Saturday, April 4, 2009

The story so far


Athens is an incredible city, I've been here for just over a day but I am mad about it. Everything happens at once, time melts. Great big chunks of the ground are open ruins behind wrought iron bars, communist and anarchist graffiti is scrawled on everything, '70s style apartment blocks sit right alongside nineteenth century townhouses and typically gruesome European fashion stores. Paranoia....fashion for all women for all time and Shirtaninly a Man, being the best examples.

The surrounding streets at the bottom of the hill (on which sits the theatre of Dionysius) are populated by embassies, tavernas and abandoned buildings. Too precious to be torn down, and too old fashioned to be made into apartments more suited to the contemporary market and sold on, these beautiful houses are left by squabbling families to fall in on themselves, overgrown and crumbling.

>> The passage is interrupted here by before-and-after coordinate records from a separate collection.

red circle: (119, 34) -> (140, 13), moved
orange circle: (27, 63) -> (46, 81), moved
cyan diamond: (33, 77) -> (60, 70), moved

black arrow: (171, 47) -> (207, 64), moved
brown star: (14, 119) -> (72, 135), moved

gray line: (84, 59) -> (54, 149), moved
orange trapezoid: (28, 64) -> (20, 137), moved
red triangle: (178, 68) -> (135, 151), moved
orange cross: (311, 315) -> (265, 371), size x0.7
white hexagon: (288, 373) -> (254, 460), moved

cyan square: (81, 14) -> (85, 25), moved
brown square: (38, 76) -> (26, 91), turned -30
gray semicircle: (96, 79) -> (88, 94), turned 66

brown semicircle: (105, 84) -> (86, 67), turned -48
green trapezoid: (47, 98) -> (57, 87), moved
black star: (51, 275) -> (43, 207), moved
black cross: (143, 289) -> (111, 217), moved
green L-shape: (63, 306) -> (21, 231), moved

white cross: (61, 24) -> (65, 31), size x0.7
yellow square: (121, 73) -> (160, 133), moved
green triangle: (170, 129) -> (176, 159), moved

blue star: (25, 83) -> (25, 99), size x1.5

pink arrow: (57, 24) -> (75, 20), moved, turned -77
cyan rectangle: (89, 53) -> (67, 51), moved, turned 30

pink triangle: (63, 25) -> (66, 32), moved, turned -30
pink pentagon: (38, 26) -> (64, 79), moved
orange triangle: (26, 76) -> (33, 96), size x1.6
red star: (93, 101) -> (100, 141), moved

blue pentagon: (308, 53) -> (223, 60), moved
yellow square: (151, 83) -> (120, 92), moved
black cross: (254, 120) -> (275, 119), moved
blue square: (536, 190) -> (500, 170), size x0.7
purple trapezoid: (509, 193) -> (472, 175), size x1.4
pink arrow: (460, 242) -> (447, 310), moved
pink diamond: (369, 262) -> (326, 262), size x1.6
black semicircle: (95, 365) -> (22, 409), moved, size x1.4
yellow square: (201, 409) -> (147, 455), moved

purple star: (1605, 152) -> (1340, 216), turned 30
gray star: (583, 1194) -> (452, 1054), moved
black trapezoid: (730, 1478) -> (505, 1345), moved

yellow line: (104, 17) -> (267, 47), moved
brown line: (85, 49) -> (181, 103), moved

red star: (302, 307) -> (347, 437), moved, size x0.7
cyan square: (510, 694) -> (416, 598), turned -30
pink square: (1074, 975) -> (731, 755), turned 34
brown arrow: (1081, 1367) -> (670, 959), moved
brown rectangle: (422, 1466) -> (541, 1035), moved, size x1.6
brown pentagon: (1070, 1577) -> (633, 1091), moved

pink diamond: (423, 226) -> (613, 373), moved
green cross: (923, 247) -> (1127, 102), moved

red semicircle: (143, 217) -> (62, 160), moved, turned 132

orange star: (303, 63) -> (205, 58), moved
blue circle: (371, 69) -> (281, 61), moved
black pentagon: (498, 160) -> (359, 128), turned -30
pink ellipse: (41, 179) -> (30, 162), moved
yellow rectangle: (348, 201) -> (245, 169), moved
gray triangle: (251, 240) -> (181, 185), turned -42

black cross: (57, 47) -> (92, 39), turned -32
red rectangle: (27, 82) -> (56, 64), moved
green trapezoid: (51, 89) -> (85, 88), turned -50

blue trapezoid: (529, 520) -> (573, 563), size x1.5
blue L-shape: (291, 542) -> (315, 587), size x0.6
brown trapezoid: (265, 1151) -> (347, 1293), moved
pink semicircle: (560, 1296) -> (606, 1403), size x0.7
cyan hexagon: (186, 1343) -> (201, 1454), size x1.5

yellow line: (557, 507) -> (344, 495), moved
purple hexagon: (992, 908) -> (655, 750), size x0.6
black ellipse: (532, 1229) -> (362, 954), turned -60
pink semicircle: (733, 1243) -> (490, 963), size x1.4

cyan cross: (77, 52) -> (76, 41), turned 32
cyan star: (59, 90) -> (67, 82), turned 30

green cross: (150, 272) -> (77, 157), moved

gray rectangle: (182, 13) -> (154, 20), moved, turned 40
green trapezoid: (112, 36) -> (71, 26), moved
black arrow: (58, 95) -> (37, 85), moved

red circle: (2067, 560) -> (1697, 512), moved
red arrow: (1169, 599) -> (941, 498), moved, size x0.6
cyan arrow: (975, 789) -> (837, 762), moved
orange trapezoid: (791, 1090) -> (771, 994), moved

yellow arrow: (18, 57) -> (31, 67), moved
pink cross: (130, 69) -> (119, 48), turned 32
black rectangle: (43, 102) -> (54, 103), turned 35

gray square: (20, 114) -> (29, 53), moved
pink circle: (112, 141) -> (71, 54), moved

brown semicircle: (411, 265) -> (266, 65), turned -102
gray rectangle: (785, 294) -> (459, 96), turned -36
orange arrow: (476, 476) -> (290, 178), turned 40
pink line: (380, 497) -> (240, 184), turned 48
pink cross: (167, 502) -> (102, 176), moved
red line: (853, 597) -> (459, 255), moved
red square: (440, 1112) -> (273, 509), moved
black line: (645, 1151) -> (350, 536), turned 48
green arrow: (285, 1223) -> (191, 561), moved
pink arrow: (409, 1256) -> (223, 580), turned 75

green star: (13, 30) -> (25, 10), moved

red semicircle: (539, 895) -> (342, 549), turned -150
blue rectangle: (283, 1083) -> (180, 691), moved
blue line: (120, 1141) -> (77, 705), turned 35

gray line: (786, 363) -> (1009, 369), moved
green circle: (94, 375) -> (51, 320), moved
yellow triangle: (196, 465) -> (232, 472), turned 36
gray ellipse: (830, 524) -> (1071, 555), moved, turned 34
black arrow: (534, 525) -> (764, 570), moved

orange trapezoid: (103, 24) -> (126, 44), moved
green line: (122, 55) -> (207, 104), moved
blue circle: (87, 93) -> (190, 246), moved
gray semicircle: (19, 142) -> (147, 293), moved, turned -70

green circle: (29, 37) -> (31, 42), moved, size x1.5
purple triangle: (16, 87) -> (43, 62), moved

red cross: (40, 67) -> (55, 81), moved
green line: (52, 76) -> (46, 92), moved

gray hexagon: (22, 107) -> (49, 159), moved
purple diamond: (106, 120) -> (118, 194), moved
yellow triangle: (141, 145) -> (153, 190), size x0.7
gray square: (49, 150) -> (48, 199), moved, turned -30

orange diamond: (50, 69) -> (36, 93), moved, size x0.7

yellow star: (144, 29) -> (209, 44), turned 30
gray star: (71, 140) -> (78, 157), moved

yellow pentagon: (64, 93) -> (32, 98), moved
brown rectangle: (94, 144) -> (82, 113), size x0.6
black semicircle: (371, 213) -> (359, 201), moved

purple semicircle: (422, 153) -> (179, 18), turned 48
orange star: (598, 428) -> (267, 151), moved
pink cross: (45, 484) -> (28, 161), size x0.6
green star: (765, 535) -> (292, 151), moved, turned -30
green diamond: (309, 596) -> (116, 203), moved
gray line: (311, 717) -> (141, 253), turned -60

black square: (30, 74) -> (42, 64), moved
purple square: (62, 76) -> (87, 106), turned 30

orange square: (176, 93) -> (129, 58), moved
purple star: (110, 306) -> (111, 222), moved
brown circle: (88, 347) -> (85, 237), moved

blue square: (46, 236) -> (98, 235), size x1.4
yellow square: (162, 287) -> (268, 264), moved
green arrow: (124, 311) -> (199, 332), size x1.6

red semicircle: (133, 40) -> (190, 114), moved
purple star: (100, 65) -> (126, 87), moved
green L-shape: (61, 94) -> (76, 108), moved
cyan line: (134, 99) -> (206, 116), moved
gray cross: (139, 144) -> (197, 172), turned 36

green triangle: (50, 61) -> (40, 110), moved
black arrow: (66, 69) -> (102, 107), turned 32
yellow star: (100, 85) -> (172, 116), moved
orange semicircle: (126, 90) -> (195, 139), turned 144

I live at the back of the Acropolis, and it is a strange experience to live in the shadow of antiquity, even in the bright Spring sunshine the city is phantasmagorical and smells inescapably of orange blossoms. My balcony overlooks and archaeological dig and two streets over is Athens' biggest gay club, the plexiglass of history is shattered. Even grocery shopping is a pleasure, since the capital's most famous bakeries and most magnificently stocked green grocers sit on my doorstep. I'm honestly rather overcome.

Last night, walking through the park that surrounds the Acropolis by the light of the moon, we got a little lost (as drunken wanderers in a new city are want to do). As we disappeared deeper into trees and further away from the roads, enveloped by the night, we felt something of a flash of fear. Nobody would wander like this, through an empty, unlit expanse in New York or London so late at night unless they were looking for something nefarious. Aware that were we taking a wrong turning, blindly into the indigo foliage, with the wild dogs of Athens howling all past midnight, we stopped on the spot. Jeffrey said, "Could I express something like fear?" and a very clear snapping of twigs answered us from behind. Then, like so many incantations and folk tales, a huge white horse appeared, out of the pitch blackness,silver, an apparition. Only barely out of the reach of an outstretched hand it whinnied, shaking its mane like moonbeams falling. We moved towards him as directed and walked straight back onto our lost pathway, descending the hill with the growlings in the trees now behind us. To the left, above our heads, like a full moon sat the temple of Athena.